L'expérience est enrichissante pour tout le monde, assure Catherine Girouard qui côtoie également ses camelots au café L'Itinéraire qui loge dans le local voisin du journal. La jeune femme dit être émerveillée par la richesse des gens de la rue, «des détenteurs de bac, des artistes, des poètes... Il y a plein de gens talentueux, mais on ne les écoute pas sous prétexte qu'ils sont mal habillés et qu'ils parlent tout seuls, à voix haute».

Installée à Montréal depuis quatre ans seulement, Catherine Girouard, qui est originaire de Québec, se dit très touchée par la solitude extrême dans la métropole. «Il y a du monde, mais les gens ne se voient plus», observe-t-elle.

Naufragés des villes

Ses propos rejoignent en quelque sorte la thèse de Naufragés des villes, nouvelle émission diffusée sur RDI dans laquelle deux personnes «ordinaires» font l'expérience de vivre en ville avec seulement 19 $ par jour dans leurs poches (les deux participants étaient les invités de Guy A. Lepage dimanche dernier à Tout le monde en parle).

La rédactrice en chef de L'Itinéraire est complètement emballée par le concept. «On le sait, à L'Itinéraire, que la sensibilisation, ça ne vend pas.
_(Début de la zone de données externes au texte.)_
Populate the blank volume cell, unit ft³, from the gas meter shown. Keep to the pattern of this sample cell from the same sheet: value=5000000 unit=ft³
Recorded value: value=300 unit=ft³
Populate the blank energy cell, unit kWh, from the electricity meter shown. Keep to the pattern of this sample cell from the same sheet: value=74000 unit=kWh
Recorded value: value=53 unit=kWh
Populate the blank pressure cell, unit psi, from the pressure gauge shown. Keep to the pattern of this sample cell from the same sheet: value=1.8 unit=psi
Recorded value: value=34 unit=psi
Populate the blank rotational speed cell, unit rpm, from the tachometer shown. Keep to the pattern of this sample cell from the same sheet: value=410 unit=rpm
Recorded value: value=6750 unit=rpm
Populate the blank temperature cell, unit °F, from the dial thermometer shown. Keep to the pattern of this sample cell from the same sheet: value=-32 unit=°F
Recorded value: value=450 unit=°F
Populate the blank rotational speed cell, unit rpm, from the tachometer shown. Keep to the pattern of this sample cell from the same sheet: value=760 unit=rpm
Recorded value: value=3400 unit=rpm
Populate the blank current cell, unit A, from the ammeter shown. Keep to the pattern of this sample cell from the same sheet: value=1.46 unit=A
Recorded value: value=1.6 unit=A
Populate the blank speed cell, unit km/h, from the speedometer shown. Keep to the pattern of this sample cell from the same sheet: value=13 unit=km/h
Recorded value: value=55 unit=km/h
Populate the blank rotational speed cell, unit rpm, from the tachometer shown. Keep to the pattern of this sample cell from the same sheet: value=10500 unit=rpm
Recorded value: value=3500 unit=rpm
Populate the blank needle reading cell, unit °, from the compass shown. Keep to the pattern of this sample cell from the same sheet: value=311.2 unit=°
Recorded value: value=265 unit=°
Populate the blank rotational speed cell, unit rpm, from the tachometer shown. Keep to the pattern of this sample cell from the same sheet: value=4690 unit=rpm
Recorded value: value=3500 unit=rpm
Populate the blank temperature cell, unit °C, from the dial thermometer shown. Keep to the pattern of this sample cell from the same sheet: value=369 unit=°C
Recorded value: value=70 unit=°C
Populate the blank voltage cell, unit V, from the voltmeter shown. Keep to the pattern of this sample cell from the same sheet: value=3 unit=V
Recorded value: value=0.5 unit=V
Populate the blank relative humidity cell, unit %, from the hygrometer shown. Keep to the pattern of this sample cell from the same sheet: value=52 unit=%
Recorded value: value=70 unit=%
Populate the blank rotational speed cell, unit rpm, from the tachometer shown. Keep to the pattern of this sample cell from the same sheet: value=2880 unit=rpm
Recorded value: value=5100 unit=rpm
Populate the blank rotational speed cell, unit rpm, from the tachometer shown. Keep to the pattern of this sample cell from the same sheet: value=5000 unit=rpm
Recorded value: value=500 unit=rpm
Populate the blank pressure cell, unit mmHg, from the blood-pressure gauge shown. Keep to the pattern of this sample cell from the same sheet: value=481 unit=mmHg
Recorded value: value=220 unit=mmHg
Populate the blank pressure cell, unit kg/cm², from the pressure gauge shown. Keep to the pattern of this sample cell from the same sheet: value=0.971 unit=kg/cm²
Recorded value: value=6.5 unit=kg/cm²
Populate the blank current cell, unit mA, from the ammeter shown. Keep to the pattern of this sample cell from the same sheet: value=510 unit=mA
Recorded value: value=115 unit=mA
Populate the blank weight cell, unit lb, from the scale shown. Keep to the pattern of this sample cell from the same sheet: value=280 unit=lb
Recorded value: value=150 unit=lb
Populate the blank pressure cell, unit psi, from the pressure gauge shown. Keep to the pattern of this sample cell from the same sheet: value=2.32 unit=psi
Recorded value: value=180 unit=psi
C'est pour ça qu'on choisit de mettre des vedettes à la une, parce que ça attire les gens. Le concept de Naufragés des villes aborde la pauvreté d'une façon originale. On a tous entendu les commentaires du genre: ces gens-là profitent du système. En prenant deux personnes ordinaires, l'émission efface ce préjugé défavorable dès le départ et réussit à sensibiliser les gens. Je trouve ça inspirant.»

On pourra voir les fruits de cette inspiration dans un avenir rapproché, quand Catherine Girouard et son équipe lanceront un Itinéraire «nouveau et amélioré».

Le magazine verra également à la refonte de son site internet et devrait être plus présent sur les réseaux sociaux. Sans jamais perdre le contact avec la rue, bien entendu.

Les sources de Catherine Girouard

«Je suis vieux jeu, mais j'aime encore beaucoup le papier, avoue Catherine Girouard. Je suis abonnée à La Presse, je lis aussi Le Devoir, et je consulte les sites Cyberpresse et Radio-Canada.ca. Bien sûr, je lis d'autres journaux de rue comme La Quête, à Québec.» La nouvelle rédactrice en chef de L'Itinéraire lit également des magazines, dont L'actualité, Les Affaires et Premium. «Twitter était un bon outil quand je suivais les tendances pour Métro, mais maintenant, c'est moins nécessaire. À la télévision, je regarde le Téléjournal, Les grands reportages et Naufragés des villes. Contrairement à bien des gens de mon âge, je ne suis pas très techno. J'ai un téléphone cellulaire ordinaire, j'ai un iPod, mais j'ai arrêté de l'écouter dans le métro parce que je réalise que ça nous isole dans une bulle. Quand on a nos écouteurs, on ne regarde plus personne et on se coupe peut-être d'une conversation qui pourrait naître spontanément.»